Maturity Level Description
1 Initial The organization has recognised that a process supported by tools and personnel is required in order to respond to user queries and manage problem resolution. There is, however, no standardized process and only reactive support is provided. Management does not monitor user queries, problems or trends. There is no escalation process to ensure that problems are resolved.
2 Managed There is organizational awareness of the need for a service desk function. Assistance is available on an informal basis through a network of knowledgeable individuals. These individuals have some common tools available to assist in problem resolution. There is no formal training and communication on standard procedures, and responsibility is left to the individual. However, there is consistent communication on the overall issues and the need to address them.
3 Defined There is organizational awareness of the need for a service desk function. Assistance is available on an informal basis through a network of knowledgeable individuals. These individuals have some common tools available to assist in problem resolution. There is no formal training and communication on standard procedures, and responsibility is left to the individual. However, there is consistent communication on the overall issues and the need to address them
4 Quantitatively Managed There is a full understanding of the benefits of a service desk at all levels of the organization and the function has been established in appropriate organizational units. The tools and techniques are automated with a centralised knowledge base of problems and solutions. The service desk staff closely interacts with the problem management staff. The responsibilities are clear and effectiveness is monitored. Procedures for communicating, escalating, and resolving problems are established and communicated. service desk personnel are trained and processes are improved through the use of task-specific software. Root causes of problems are identified and trends are reported, resulting in timely correction of problems. Processes are under improvement and enforce best internal practice.
5 Optimized The service desk function is established, well organized and takes on a customer service orientation, by being knowledgeable, customer focussed and helpful.

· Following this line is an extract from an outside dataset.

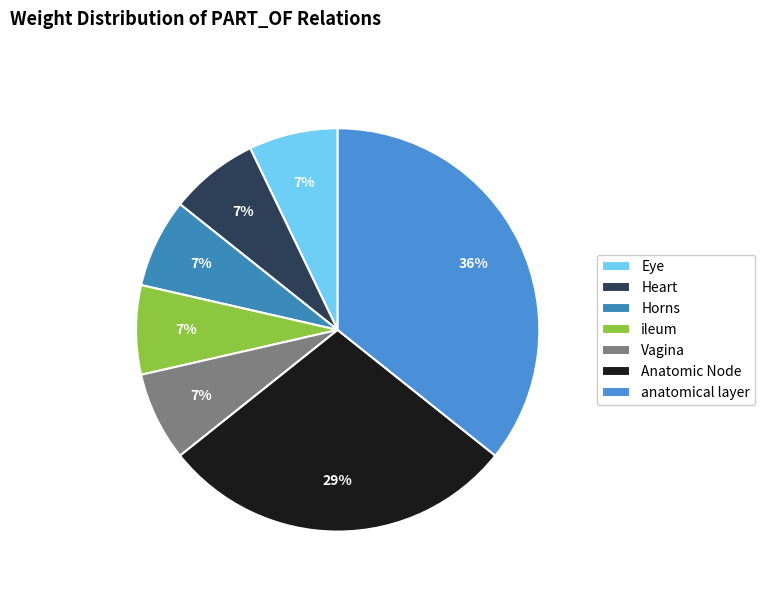

Approximately how many times larger is the value at anatomical layer compared to Anatomic Node?

1.2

Extensive, comprehensive FAQs are an integral part of the knowledge base. Tools are in place to enable a user to self-diagnose and resolve problems. IT is used to create, manage and improve access to automated knowledge bases that support problem resolution. Advice is consistent and problems are resolved quickly within a structured escalation process. Management utilizes a pro-active notification process and trend analysis to prevent and monitor problems. Processes have been refined to the level of best external practices, based on the results of continuous improvement and maturity modeling with other organizations.